Scope of Results and Limitations
This study did not aim to determine whether the iPad was suitable for diagnosis in a clinical setting, and its results should not be interpreted as such; the examination cases were not weighted toward difficult-to-detect abnormalities, and the methodology did not test abnormality detection but rather sought the opinion of experienced examiners about whether diagnoses could reasonably be made on typical examination cases. Furthermore, the study did not aim to evaluate the suitability of the Ziltron software for ABR examinations but only the suitability of the iPad 3 display itself. The results should likely be applicable also to the iPad 4 because the display characteristics do not appear to have changed between these models. A study limitation is the lack of DICOM GSDF calibration of the iPads.
Other potential limitations in the study include participants potentially rating cases before fully reviewing all images or case information or recognizing cases from real examinations; however, it is postulated that viewer behavior did not change significantly between devices and that any effects should have affected both devices equally.
It is possible that the study population was biased because those who felt more strongly for or against use of the iPad in ABR examinations might have been more likely to volunteer; however, the study participants represented approximately 39% of the total population of examiners in the categories tested, and many examiners expressed an interest in research in general, not only on the iPad.
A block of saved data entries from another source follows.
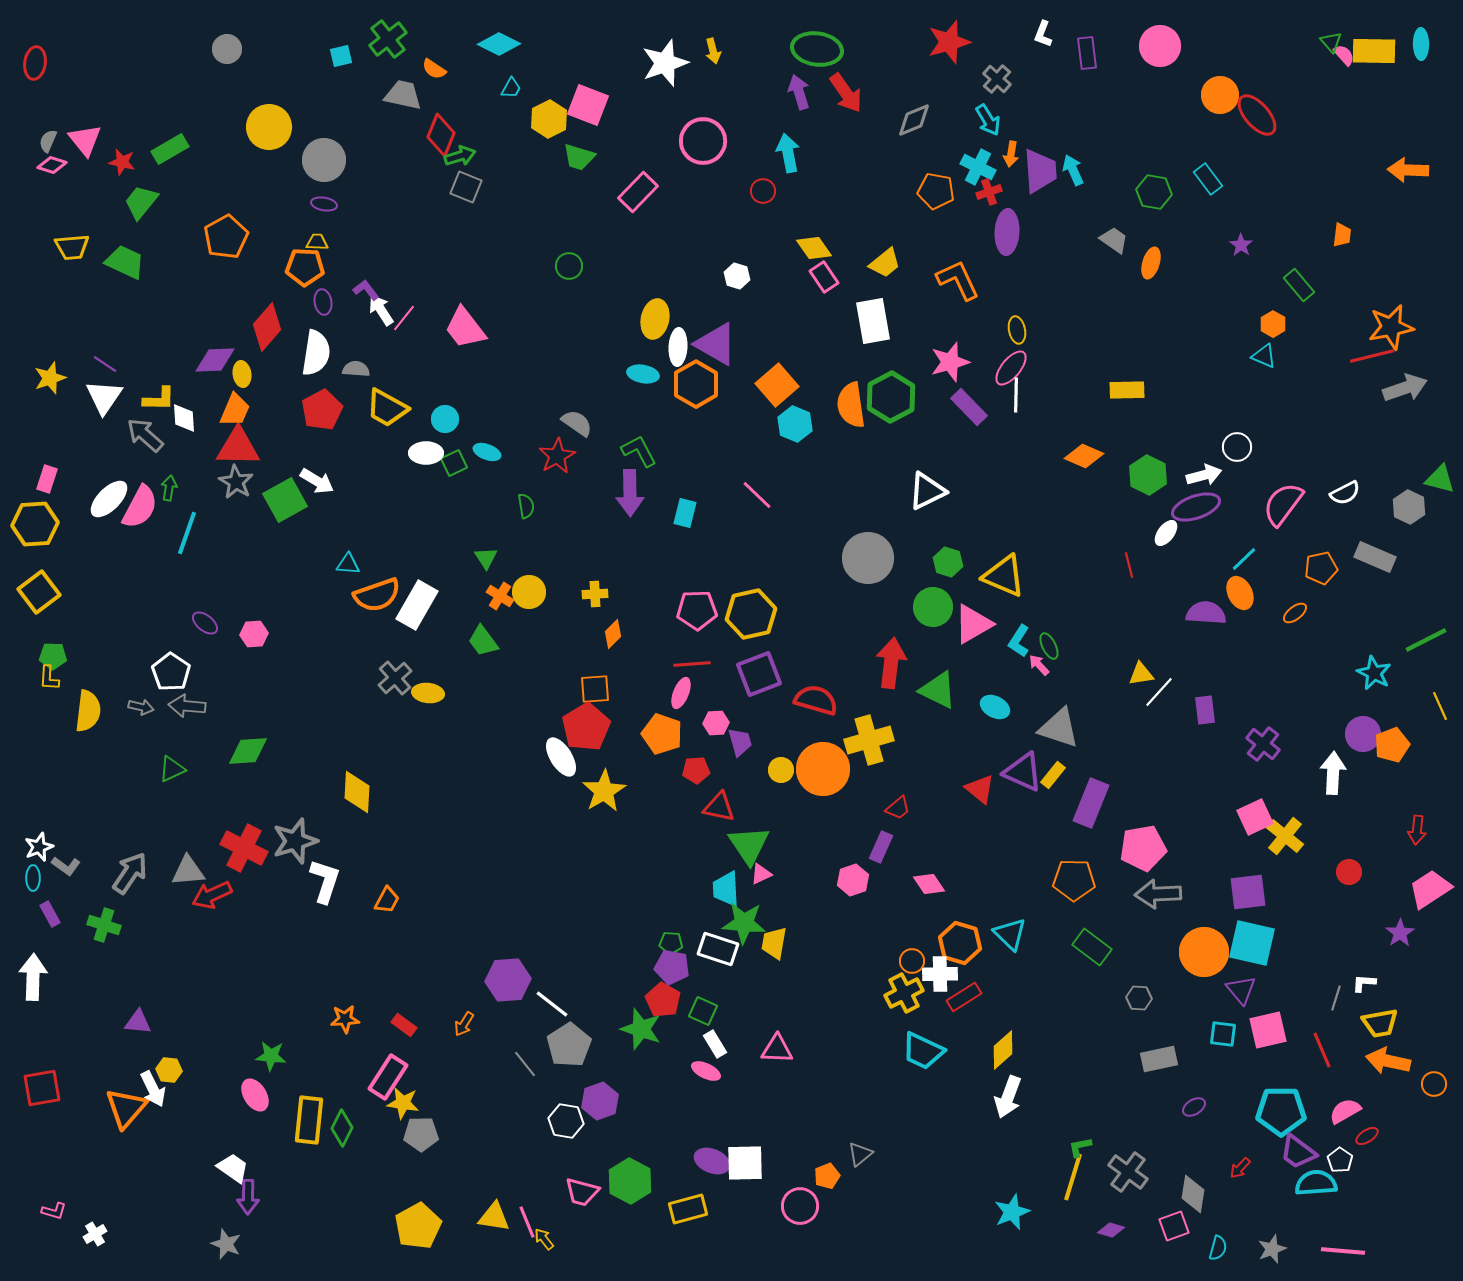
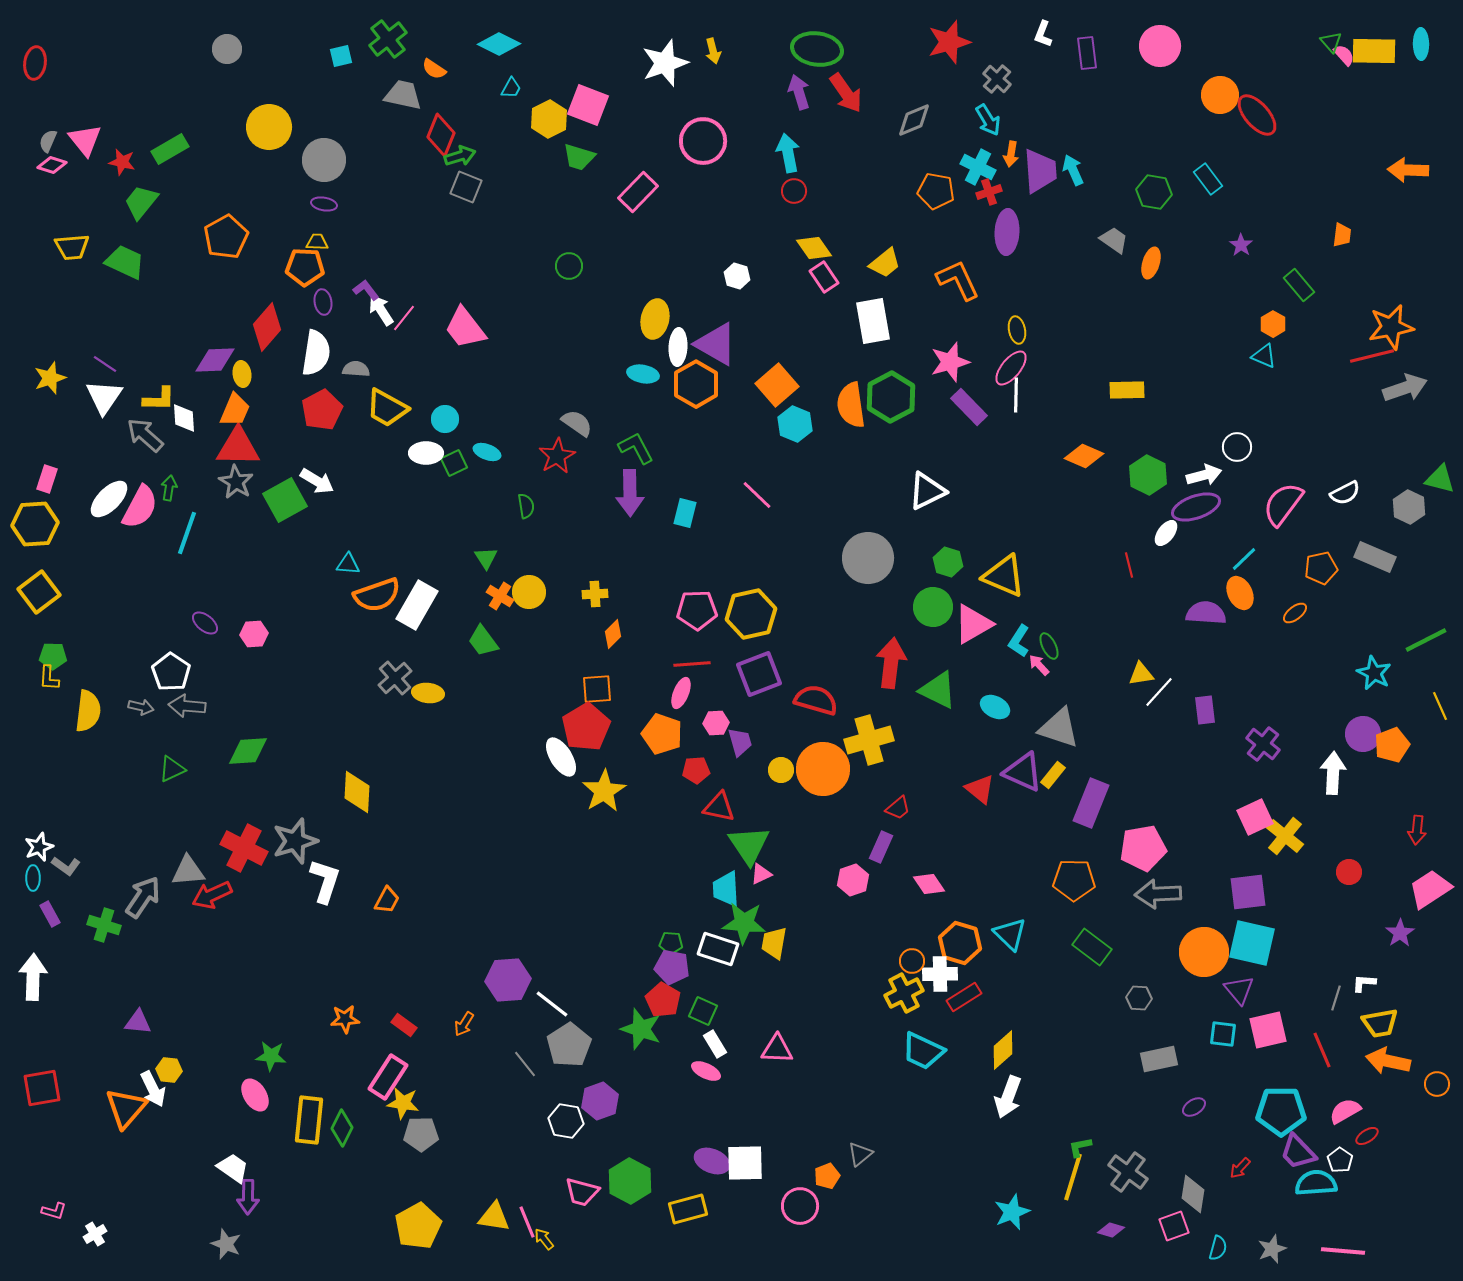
red circle at (763, 191): moved 31 px right
green L-shape at (639, 451): moved 3 px left, 3 px up
orange square at (595, 689): moved 2 px right
gray arrow at (130, 873): moved 13 px right, 24 px down
purple triangle at (1241, 990): moved 2 px left
orange circle at (1434, 1084): moved 3 px right
purple trapezoid at (1298, 1152): rotated 9 degrees clockwise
Finally, hindsight bias has been shown in radiology [
21], and it is possible that the participating examiners’ perceptions of how visible image features appeared may have been influenced by having access to the case information and findings provided. Examination candidates, of course, would not have this advantage.
This study was based partially on the comprehensive investigation by Krupinski et al. [
16]; however, Krupinski et al. analyzed ratings assigned to individual images rather than cases. We acknowledge that approach would have yielded substantially more samples for testing and therefore potentially increased statistical power of the tests; however, it was thought that assigning ratings to whole cases might avoid multiple ratings on broadly similar images (e.g., multiple images from a single intervention or series) influencing the results, provided a realistic assessment of the ABR examination system, and streamlined the study for participants who had limited time during examination break periods.
Practical Applications
The results of the study indicate a strong acceptance of the iPad 3 as a potential display device for use in ABR examinations, which may, with appropriate precautions, facilitate easier dissemination and greater standardization of display for candidates. Changes in the format in which some images are presented (e.g., avoiding multiple slices in a single screen) may improve acceptance further. Further investigation of other factors that may influence examination performance (e.g., ergonomic factors) would be beneficial.